The loss of the 158 million cu m/d Nord Stream
line last month was only partly offset by increased flows via Ukraine, while flows via Belarus were also constrained last month by maintenance, an analysis of S&P Global Platts Analytics data showed.
Pipeline flows to all of Europe (excl. the countries of the former Soviet Union) through the Nord Stream pipeline, the Yamal-Europe corridor and via Ukraine totaled 12.61 Bcm in July, or an average of 407 million cu m/d, according to the data.
That is the lowest level since July 2018 when work on Nord Stream and the Yamal line similarly affected flows. July's exports compare with average Russian flows to Europe of 464 million cu m/d in June and 496 million cu m/d in May -- when deliveries hit a 14-month high.
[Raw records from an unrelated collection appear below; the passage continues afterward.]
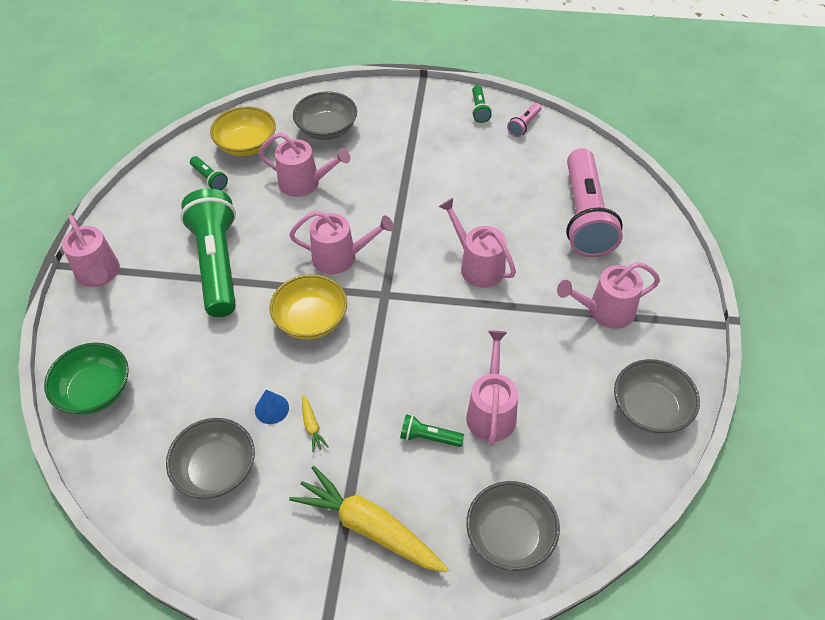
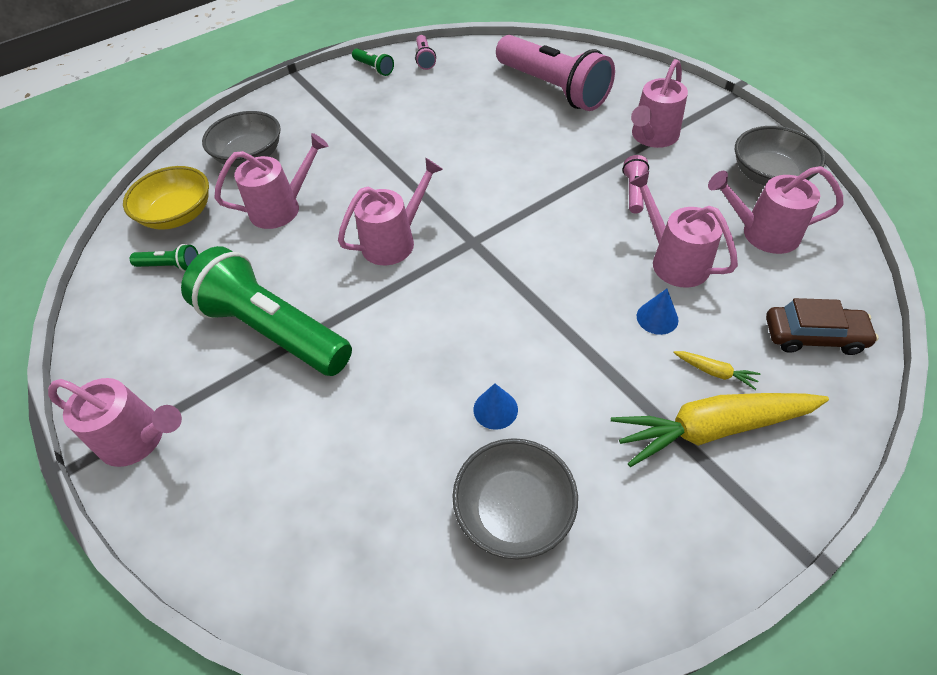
camera: 40 degrees left, 0 degrees up
(95, 391) = (279, 556): green bowl -> none
(311, 320) = (433, 308): yellow bowl -> none
(312, 426) = (552, 392): yellow carrot -> yellow carrot (715, 372)
(429, 437) = (657, 318): green flashlight -> blue cone
(478, 266) = (520, 170): pink watering can -> pink watering can (763, 233)
(510, 536) = (813, 336): grey bowl -> brown car
(532, 342) = (633, 191): none -> pink flashlight

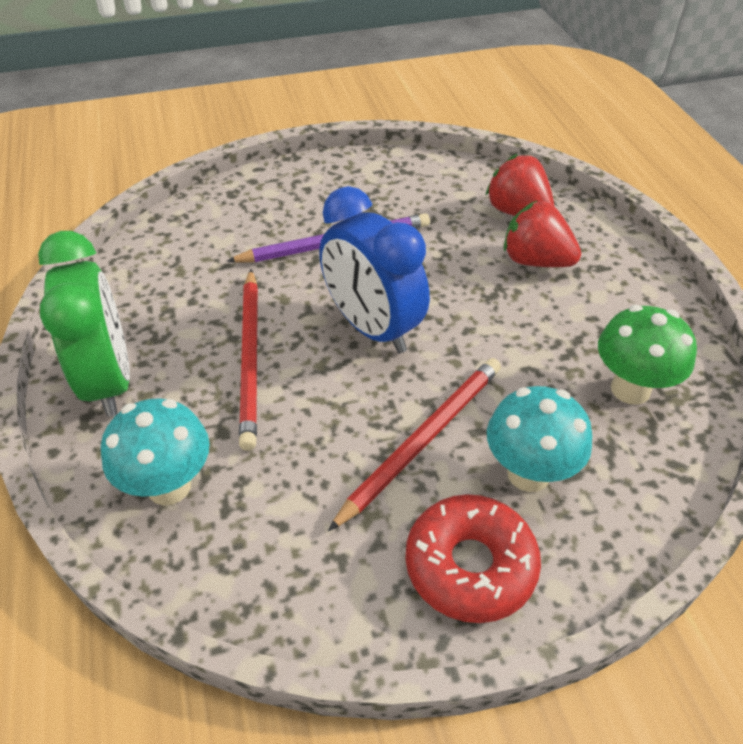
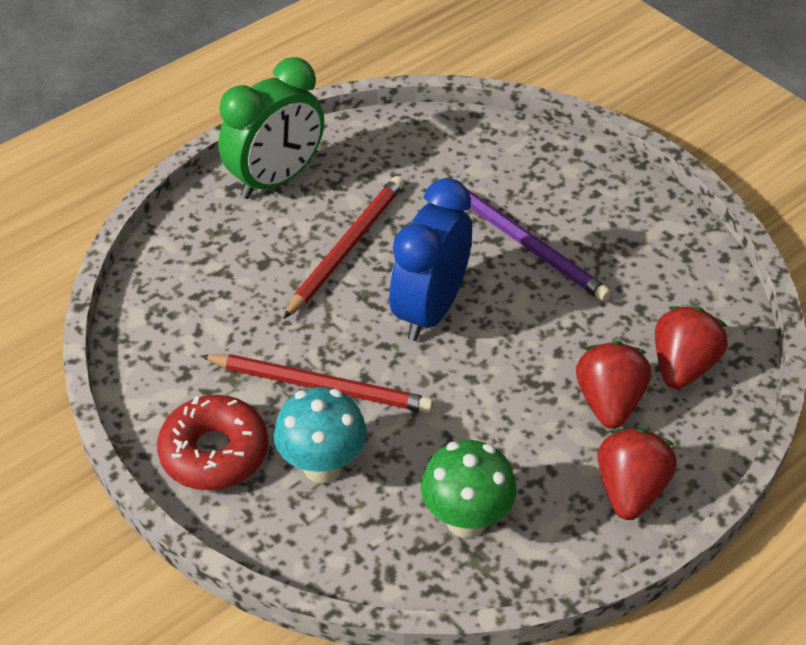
camera: 65 degrees right, 0 degrees up
(169, 486) = (200, 257): turquoise mushroom -> none
(250, 358) = (347, 247): red pencil -> red pencil turned 150 degrees clockwise
(630, 282) = (630, 490): none -> red strawberry

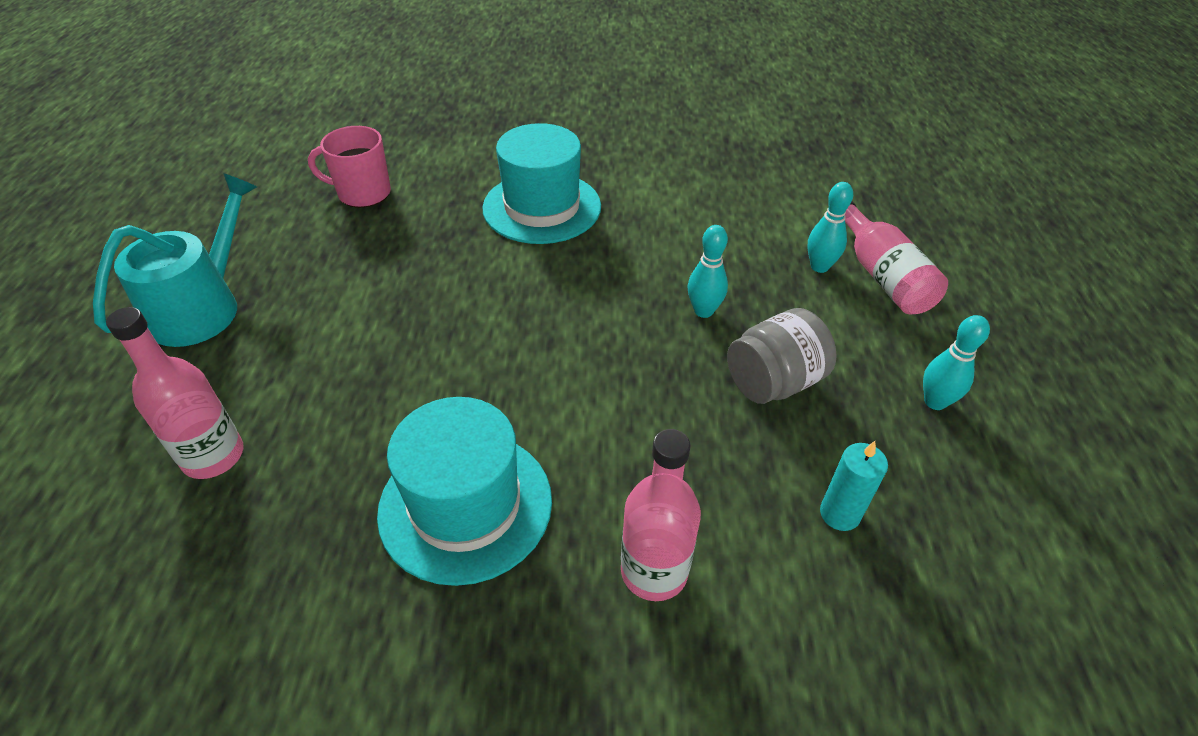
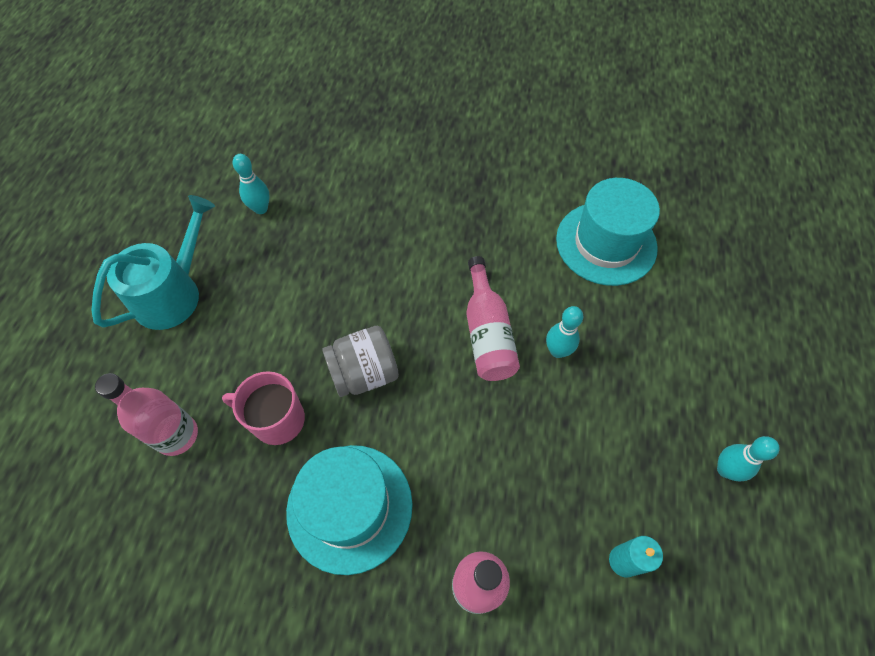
camera: 10 degrees right, 15 degrees up
(363, 193) = (301, 188): pink mug -> pink mug (277, 420)
(542, 207) = (443, 222): turquoise hat -> turquoise hat (606, 243)
(773, 382) = (599, 430): grey jar -> grey jar (364, 373)
(819, 267) = (663, 317): turquoise bowling pin -> turquoise bowling pin (261, 209)
(881, 275) = (715, 333): pink bottle -> pink bottle (487, 333)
The strong deliveries in May and June were on the back of strong demand for storage injections in Central and Eastern Europe, and significant sales on Gazprom Export
's Electronic Sales Platform (ESP).
ESP July delivery
ESP sales for delivery in July were 1.23 Bcm, accounting for 10% of the total volume supplied to Europe, below volumes sold on the ESP for June delivery, which were 1.62 Bcm -- 12% of the total Russian pipeline flows to Europe.
ESP sales for August delivery are already higher than July at 1.42 Bcm, with much of the month left for prompt sales. Despite stubbornly low prices on European hubs, Gazprom said in May that it would continue to offer high volumes on the ESP, saying it was "comfortable" with the volumes sold on the platform.
Platts Analytics said Russian flows would recover in August, with higher ESP sales boosting overall deliveries. "Russian imports are expected to rise month on month in August," it said.
"A significant amount of ESP sales for August delivery for both northwest Europe and Central and Eastern Europe is expected to counteract the effect of reduced contractual nominations."
Flows via the Nord Stream pipeline to Germany fell to just 2.86 Bcm in June -- or an average daily flow rate of 92 million cu m/d. Gas flows through the Yamal-Europe corridor via Belarus into Poland in July were flat on the month, with volumes totaling 2.79 Bcm. Supplies were affected by maintenance in both months.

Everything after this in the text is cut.